■ Exercise aim
Take the entries that follow and return exactly the lines from the one holding "January 5, 2024" through the one holding "-Snake vs. turtle", both included. Nothing else is needed.

■ Provided records

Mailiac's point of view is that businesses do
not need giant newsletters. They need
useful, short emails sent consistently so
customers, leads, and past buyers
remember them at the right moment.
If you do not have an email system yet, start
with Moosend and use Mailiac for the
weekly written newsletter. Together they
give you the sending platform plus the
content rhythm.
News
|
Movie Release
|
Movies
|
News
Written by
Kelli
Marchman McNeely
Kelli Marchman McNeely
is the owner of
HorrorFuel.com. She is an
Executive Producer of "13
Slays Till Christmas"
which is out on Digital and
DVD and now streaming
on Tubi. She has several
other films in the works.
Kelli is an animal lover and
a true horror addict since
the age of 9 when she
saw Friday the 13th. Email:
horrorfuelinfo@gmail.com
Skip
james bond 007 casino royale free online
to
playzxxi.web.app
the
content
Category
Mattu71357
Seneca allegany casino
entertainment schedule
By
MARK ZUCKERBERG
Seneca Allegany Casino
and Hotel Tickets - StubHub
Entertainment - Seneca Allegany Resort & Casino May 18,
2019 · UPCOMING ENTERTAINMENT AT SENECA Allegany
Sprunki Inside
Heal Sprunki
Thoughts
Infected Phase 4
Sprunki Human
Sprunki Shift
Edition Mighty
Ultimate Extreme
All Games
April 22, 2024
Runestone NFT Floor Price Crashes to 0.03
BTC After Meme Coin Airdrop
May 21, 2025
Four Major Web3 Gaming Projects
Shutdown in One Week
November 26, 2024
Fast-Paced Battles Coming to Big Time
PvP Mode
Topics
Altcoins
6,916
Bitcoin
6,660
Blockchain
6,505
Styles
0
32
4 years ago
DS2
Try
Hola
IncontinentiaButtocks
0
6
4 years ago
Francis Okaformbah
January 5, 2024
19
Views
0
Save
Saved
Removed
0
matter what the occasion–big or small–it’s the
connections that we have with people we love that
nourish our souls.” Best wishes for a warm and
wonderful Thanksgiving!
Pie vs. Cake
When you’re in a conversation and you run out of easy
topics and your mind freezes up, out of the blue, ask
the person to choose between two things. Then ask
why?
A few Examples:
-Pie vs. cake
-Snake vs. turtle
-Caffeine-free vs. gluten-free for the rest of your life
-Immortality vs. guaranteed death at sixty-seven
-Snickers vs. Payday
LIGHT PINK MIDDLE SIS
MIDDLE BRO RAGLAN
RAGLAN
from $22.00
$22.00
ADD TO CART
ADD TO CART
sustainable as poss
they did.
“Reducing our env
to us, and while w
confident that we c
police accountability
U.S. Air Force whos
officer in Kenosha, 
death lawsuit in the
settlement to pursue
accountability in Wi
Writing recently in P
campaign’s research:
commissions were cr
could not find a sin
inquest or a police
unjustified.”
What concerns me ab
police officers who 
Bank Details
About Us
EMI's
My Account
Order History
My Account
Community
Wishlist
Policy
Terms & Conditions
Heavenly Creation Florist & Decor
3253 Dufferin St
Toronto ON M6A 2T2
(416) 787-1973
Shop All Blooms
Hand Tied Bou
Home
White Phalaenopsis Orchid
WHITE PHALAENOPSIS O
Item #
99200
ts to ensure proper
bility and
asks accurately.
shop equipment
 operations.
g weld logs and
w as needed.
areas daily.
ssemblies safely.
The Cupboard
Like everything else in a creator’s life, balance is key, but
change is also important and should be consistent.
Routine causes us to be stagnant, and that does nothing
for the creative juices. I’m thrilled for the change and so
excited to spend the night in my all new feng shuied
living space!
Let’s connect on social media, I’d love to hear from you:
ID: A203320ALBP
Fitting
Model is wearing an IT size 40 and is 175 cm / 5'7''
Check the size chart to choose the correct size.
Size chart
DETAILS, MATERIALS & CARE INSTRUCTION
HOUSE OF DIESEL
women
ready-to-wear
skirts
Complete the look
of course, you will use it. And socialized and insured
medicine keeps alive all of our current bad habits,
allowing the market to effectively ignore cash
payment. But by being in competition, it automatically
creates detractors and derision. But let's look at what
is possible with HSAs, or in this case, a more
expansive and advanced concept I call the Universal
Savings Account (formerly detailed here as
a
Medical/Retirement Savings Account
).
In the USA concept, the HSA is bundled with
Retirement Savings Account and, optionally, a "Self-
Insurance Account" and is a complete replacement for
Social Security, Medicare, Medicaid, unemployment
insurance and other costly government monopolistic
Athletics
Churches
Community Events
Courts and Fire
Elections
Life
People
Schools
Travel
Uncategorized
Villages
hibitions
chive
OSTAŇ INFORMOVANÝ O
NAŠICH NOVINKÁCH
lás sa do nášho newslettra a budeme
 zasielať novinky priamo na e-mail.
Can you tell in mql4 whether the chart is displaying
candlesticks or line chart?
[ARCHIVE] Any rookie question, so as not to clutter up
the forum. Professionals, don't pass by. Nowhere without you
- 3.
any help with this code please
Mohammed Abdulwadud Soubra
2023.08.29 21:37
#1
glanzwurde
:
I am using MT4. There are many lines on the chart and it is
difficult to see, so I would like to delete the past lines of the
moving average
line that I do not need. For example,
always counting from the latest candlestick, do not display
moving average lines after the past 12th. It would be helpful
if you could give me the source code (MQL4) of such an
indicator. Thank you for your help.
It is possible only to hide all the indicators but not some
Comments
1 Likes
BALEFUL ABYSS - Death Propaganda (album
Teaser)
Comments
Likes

■ Reply to the task
January 5, 2024
19
Views
0
Save
Saved
Removed
0
matter what the occasion–big or small–it’s the
connections that we have with people we love that
nourish our souls.” Best wishes for a warm and
wonderful Thanksgiving!
Pie vs. Cake
When you’re in a conversation and you run out of easy
topics and your mind freezes up, out of the blue, ask
the person to choose between two things. Then ask
why?
A few Examples:
-Pie vs. cake
-Snake vs. turtle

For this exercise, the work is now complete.